Not first-hand (I don’t work for NVidia ;-), but from what I’ve read, CSAA and MSAA are fundamentally the same thing. The only catch is that with MSAA you have a separate color “value” per subsample (e.g. 4X MSAA = 4 RGBA colors per pixel), and with CSAA you store a color “index” instead (4X MSAA = 4 color indices). These indices look up into a per-pixel color table which is smaller than the number of samples (e.g. 4X CSAA might have say maximum 2 color values per pixel in that color table, and each of the 4 subsamples could have a color index of 0 or 1).

This saves memory space and bandwidth. It works just as good as MSAA in nearly all cases (when the color table doesn’t overflow). But it fails when more colors are needed to represent the subsample colors than space exists for in the per-pixel color table (e.g. where you have a number of edges running through a single pixel, and thus you prob need more than a few subsample colors).

and why with MSAA on NVidia you get a ‘residual’ antialiasing when you magnify the viewport contents

AFAIK, that’s totally an NVidia-driver-internal-behavior thing.

It appears when multisample rasterization is disabled with MSAA, they don’t disable MSAA downsample filtering, and the filter taps for a pixel touch samples in adjacent pixels.

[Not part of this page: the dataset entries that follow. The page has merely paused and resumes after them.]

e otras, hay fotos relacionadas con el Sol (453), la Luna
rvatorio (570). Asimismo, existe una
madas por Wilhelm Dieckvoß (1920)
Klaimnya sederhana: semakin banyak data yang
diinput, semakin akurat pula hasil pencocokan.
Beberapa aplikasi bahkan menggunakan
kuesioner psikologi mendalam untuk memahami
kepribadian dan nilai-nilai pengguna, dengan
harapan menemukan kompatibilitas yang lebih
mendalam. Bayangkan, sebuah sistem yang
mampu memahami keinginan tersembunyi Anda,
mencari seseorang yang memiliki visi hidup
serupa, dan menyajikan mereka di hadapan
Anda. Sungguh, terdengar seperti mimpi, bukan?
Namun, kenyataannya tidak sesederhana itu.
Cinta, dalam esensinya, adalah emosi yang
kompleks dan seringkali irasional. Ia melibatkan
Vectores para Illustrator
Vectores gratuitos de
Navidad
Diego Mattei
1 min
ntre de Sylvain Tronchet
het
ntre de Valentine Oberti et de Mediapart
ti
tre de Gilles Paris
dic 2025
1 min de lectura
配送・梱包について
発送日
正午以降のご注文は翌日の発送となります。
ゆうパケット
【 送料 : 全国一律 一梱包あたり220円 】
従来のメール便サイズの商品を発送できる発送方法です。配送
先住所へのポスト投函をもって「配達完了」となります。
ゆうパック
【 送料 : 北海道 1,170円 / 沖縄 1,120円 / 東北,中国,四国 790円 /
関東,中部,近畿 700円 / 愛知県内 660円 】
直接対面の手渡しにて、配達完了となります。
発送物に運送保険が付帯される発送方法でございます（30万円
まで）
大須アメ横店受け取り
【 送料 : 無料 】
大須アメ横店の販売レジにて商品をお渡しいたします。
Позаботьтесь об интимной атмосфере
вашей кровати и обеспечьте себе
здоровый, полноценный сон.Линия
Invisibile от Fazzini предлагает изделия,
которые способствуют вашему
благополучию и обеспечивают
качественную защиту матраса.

Why this same thing doesn’t happen for CSAA is NVidia-internals as well. Maybe they are disabling downsample filtering with rasterization in CSAA but not MSAA. Maybe they’re not but just using a different filter kernel in CSAA than in MSAA that doesn’t have taps in the samples for adjacent pixels. Who knows.

We’re in the land of vendor- and driver-specific behavior. I say driver for a number of reasons, not the least of which is a few months back NVidia totally changed their FSAA mode linup in their drivers. You don’t want to do something that makes you dependent on vendor or driver-specific oddities.

Thanks so much again Dark Photon, your explanation is perfect!